Using birchbark, a traditional material – and medicine – often used in her Metis nation of Lac Ste-Anne, in the province of Alberta, Konsmo shaped her own contribution to the bundle.

“Land makes up a huge part of who we are, our identities, our spirituality,” she explains.  “That tension from leaving rural or remote areas or their reserves to move to the city in a part of what has impacted gender-based violence – that was something that I wanted to reflect on the pair of vamps that I made. When those connections are disturbed, I think that those are the types of things that put us at risk of gender-based violence.”

“Just like fashion, the vamps come from hundreds of years of history of Indigenous peoples design and art that are particular to each Indigenous Nation,” says Erin Konsmo.

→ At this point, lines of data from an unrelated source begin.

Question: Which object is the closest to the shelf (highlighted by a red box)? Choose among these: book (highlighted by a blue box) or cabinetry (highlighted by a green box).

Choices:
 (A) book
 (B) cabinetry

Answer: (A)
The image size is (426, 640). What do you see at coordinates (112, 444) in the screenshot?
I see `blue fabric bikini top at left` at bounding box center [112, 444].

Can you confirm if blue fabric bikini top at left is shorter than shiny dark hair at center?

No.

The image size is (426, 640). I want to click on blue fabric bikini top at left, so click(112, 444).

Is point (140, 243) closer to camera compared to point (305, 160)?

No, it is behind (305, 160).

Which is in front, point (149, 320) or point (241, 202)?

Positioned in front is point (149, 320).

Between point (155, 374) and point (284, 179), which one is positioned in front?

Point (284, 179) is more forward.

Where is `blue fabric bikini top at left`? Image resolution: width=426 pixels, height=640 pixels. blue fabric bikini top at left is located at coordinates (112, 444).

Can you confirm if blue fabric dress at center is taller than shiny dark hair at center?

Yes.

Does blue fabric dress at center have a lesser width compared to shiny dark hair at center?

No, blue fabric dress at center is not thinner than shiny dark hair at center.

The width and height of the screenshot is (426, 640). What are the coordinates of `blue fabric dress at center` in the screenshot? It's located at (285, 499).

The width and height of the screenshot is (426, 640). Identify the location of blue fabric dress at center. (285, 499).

That beading, quillwork and more modern art forms such as silkscreening were used is entirely intentional.  The history of beading and its sister art forms in Indigenous communities have a long, sacred and ceremonial history.

 

Designs by Dolly Peltier

Designs by Dolly Peltier

 

Designs by Caitlin Morrison

Designs by Caitlin Morrison

 

The source of beads told a story, as Manitobah Mukluks explains: “By using natural materials like shells, coral, turquoise and other stones, copper and silver, wood, amber, ivory, and animal bones, horns, and teeth, a person was telling the story of where they were from and to what family they belonged to.”

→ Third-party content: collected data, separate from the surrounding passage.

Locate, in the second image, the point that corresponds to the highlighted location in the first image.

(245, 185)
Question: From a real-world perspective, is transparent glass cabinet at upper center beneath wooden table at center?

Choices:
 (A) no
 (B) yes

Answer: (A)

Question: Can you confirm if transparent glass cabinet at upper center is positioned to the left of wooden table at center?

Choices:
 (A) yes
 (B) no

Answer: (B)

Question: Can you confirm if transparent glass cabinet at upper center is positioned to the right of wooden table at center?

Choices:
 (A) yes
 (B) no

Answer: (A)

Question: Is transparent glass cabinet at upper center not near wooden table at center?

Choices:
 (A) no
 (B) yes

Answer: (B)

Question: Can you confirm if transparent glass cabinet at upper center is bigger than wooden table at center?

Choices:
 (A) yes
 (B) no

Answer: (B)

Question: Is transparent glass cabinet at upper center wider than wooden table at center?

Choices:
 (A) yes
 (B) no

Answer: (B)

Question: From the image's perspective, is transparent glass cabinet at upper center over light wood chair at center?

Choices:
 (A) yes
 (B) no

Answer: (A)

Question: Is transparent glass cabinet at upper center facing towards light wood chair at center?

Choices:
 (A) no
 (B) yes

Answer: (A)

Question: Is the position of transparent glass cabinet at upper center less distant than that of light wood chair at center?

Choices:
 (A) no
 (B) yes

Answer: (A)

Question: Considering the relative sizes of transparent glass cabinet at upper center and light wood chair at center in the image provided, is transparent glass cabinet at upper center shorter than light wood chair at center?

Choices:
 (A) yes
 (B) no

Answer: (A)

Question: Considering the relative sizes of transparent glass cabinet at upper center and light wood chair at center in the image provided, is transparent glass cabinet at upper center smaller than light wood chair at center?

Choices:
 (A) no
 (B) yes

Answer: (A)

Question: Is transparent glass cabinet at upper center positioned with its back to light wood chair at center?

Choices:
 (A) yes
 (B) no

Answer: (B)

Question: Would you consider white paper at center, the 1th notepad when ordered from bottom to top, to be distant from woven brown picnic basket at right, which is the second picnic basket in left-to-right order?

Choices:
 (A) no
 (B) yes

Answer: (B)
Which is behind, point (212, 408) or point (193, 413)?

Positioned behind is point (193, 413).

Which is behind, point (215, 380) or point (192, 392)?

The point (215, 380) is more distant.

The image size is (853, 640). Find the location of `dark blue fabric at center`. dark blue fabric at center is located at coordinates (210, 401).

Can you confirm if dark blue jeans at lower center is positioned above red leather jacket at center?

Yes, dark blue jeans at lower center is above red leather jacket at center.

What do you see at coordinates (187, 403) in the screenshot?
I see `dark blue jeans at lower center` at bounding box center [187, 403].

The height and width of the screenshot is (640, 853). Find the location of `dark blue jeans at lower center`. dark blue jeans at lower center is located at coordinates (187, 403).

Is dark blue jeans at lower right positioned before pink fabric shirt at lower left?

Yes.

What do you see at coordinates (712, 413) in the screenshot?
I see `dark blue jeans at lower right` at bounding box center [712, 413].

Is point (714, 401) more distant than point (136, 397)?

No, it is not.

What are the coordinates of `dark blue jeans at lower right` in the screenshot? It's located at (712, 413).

Patterns hold significance, telling a story of which community had likely produced a garment.  Floral designs are indicative of Woodland peoples, while abstract geometric expressions are typical of Plains peoples, with triangles, rectangles, diamonds, hourglass (a pattern in Bethany Yellowtail’s celebrated Apsalooke Nights dress – which signifies the balance between the spirit and physical words), feathered circle and checker box steps.

But above all, beading was – and continues to be – a deeply social and spiritual practice. In some Indigenous communities, only women can bead; in other communities, like the Cheyenne, women had to be sponsored and tutored into a society of beaders.  And in most communities, beading for spiritual purposes – medicine pouches, pipe bags, or even the vamps of moccasins – reminded the owner of a personal vision, a story or the meaning of a personal name.  “This reality – the work done as itself a prayer or vow,” writes Beaded Lizard Books, “underlines and strengthens ceremonial activities.”

 

Designs by Arlene Piddington

Designs by Arlene Piddington

 

Designs by ShawneeTee and Bill

Designs by ShawneeTee and Bill

 

The Walking with our Sisters bundle of vamps is more than fashion, a memorial or an art installation.  The vamps are ceremony, shared with communities in a lodge specifically anointed – or smudged – for this very purpose.  The vamps are nestled on layers of cedar– a medicine in many Indigenous cultures – which honours the unfinished lives of missing and murdered Indigenous women. Vamps are laid down on cloth in a path, the path of Stolen Sisters, which visitors are encouraged to walk holding small boughs of sacred tobacco to be burned, the smoke carrying prayers to the Creator.

“I originally asked for 600 pairs – we got 1,726 sent in,” Belcourt tells Muskrat Magazine.  “It was meant to be, because it acknowledges the lives of women beyond the past 20 years. I think what this is doing is just acknowledging the entire last 2-3-400 years of our colonial history and the abuse of Indigenous women on a grand scale.”